Figure 8 shows the characteristics of VSWR and radiated pulse waveform of the antenna with different heights above ground surface. It can be seen that the VSWR of the antenna attached to the ground surface is much better than that of the antenna elevated above ground 30 cm. The amplitude of the antenna with elevation above the ground surface 30 cm is about a third of antenna attached to the ground, but both the radiated waveforms can be satisfactory for the impulse GPR application because of little distortion.

To investigate the characteristics of the antenna mounted on the bottom of the vehicle and evaluate the impact of the latter, the antenna and vehicle are simulated and manufactured in the same computational volume. As seen in Figure 9, the VSWR of the antenna with the vehicle is consistent with that of the antenna without the vehicle, and the influence of the vehicle on the antenna is very little. The existence of the vehicle only makes the late-time ringing of radiated pulse a little larger.
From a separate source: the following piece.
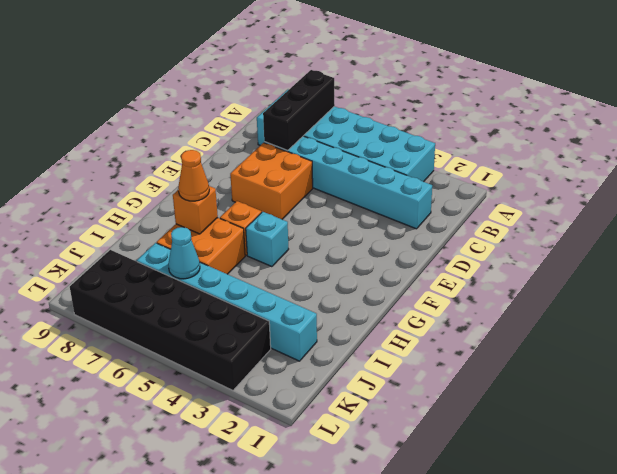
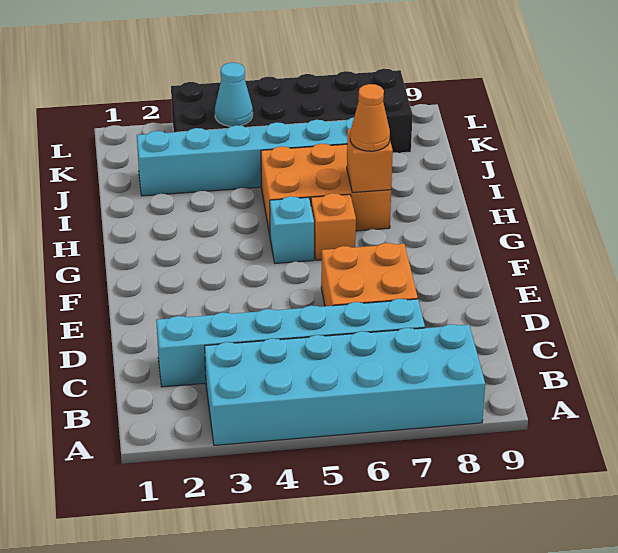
black 1x3 brick [263,70,335,151] -> none
orange 2x2 brick [157,218,245,274] -> orange 2x3 brick [261,144,391,235]
cyan 1x1 cone [168,227,200,279] -> cyan 1x1 cone moved to [215,63,253,126]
In order to fully validate the performance of the vehicle-mounted antenna system, it is applied in our GPR detection. The antenna system is mounted on the bottom of the vehicle. One antenna is directly excited by a balanced pulse generator and radiates electromagnetic wave into the ground, and the other is used for receiving the echoes from the underground targets. As the vehicle moves forward, one continuous set of the backscattered signals including the underground targets will be recorded and the corresponding B-scan can be obtained. Figure 10(a) gives out the experiment scene. Figure 10(b) is the corresponding measured B-scan. A row of uniform reinforced fabric can be found at the arrow and in a relatively good arrangement with the terrain structure.

4. Conclusion

In this paper, a resistor-loaded half-ellipse antenna system mounted on a vehicle has been introduced. The antenna prototype is fabricated and installed on the vehicle and then measured in an anechoic chamber. Both the effects of antenna height above ground surface and the vehicle on the VSWR and radiated pulse of antenna are all studied. Finally some tests are done in the desert showing that the proposed antenna system can be well used in a vehicle-mounted GPR system.

Conflict of Interests

The authors declare that there is no conflict of interests regarding the publication of this paper.

Acknowledgments

This work has been supported by the National Basic Research Program of China (“863” Program) of Grant 2012AA061403 and Doctoral Scientific Research Start-Up Foundation of Henan Normal University of Grant 5101029170276.